* PROVIDED PASSAGE:
+---+

Rat Class III Fcγ Receptor Isoforms Differ in IgG Subclass-Binding Specificity and Fail to Associate Productively with Rat CD3ζ

Donna L. Farber, Roberto Giorda, Mignon Y. Nettleton, Massimo Trucco, Jarema P. Kochan, Duane W. Sears

Research output: Contribution to journalArticle

Abstract

Several new rat class III FcγR isoforms are described here, extending the genetic complexity of this receptor family and further distinguishing rat CD16 from mouse CD16, represented by only one receptor isoform, and human CD16, represented by only two isoforms. RNase protection assays reveal that three rat tumor cell lines - RBL-1 basophilic leukemia cells, RM-SV1 macrophages, and CRNK-16 NK cells - all coordinately express multiple and probably identical rtFcγRIII-related transcripts in similar relative proportions but at significantly different levels. These results indicate that no single isoform predominates in these cell types but that the overall level of rtFcγRIII-related transcripts is differentially regulated. Two of the rtFcγRIII isoforms found to have extensive amino acid sequence differences in their second extracellular (EC2) domains are shown to bind rat and mouse IgG subclasses differently. This result suggests that the receptor isoform diversity in this species may function as a mechanism for extending the IgG-binding capacity of rat leukocytes. Cloned cDNA for the rat CD3ζ protein was also isolated in this study and its ability to augment surface expression of class III FcγR was tested by rosetting of cDNA-transfected COS cells. Like the structurally homologous mouse CD3ζ, rat CD3ζ fails to promote surface expression of FcγRIII, sharply contrasting the efficient receptor expression produced by human CD3ζ. Variations in the transmembrane amino acid sequences correlate with the divergent capacities of these CD3ζ molecules to augment receptor expression. The high levels of CD3ζ message expressed in rat NK cells may indicate that other unidentified heterosubunits are required for assembly of rat CD3ζ into functional CD16 receptors.

+---+

(Stored data entries)
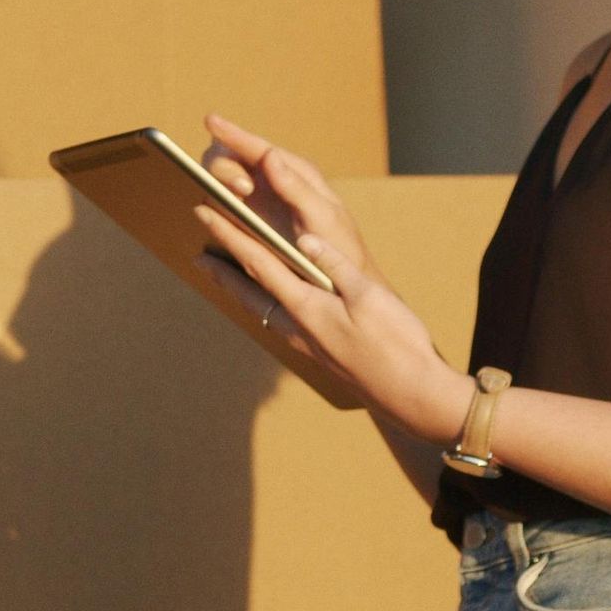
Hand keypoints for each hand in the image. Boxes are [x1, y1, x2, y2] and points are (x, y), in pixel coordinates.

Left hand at [196, 114, 471, 442]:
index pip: (259, 264)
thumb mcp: (369, 297)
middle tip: (198, 257)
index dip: (231, 237)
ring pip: (263, 310)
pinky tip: (272, 306)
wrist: (412, 395)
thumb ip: (336, 266)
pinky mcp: (321, 353)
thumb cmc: (397, 344)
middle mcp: (299, 328)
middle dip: (223, 272)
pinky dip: (265, 306)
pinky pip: (280, 322)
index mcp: (308, 308)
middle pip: (249, 293)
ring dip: (240, 291)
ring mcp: (308, 344)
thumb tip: (306, 240)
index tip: (206, 215)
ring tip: (225, 279)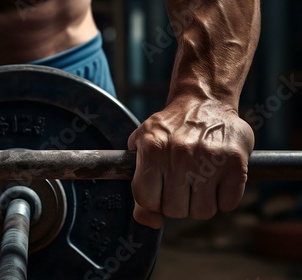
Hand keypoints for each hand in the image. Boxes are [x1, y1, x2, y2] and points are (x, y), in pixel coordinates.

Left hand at [128, 98, 253, 228]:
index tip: (161, 191)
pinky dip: (224, 198)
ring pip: (203, 212)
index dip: (154, 202)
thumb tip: (149, 221)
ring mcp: (208, 159)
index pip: (146, 200)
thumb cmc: (170, 130)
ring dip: (202, 203)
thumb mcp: (143, 147)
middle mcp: (179, 154)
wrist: (204, 101)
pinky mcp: (235, 162)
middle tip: (183, 183)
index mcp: (152, 149)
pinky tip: (218, 179)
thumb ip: (139, 185)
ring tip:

+---+

* WORK REQUIRED:
Answer the following questions using the abstract on rat class III Fcγ receptors.
1. Which three rat tumor cell lines were analyzed with RNase protection assays?
2. By how many isoforms is human CD16 represented?
3. By what method was the ability of rat CD3ζ to augment surface expression of class III FcγR tested?

* ANSWER:
1. RBL-1 basophilic leukemia cells, RM-SV1 macrophages, and CRNK-16 NK cells.
2. Two isoforms.
3. By rosetting of cDNA-transfected COS cells.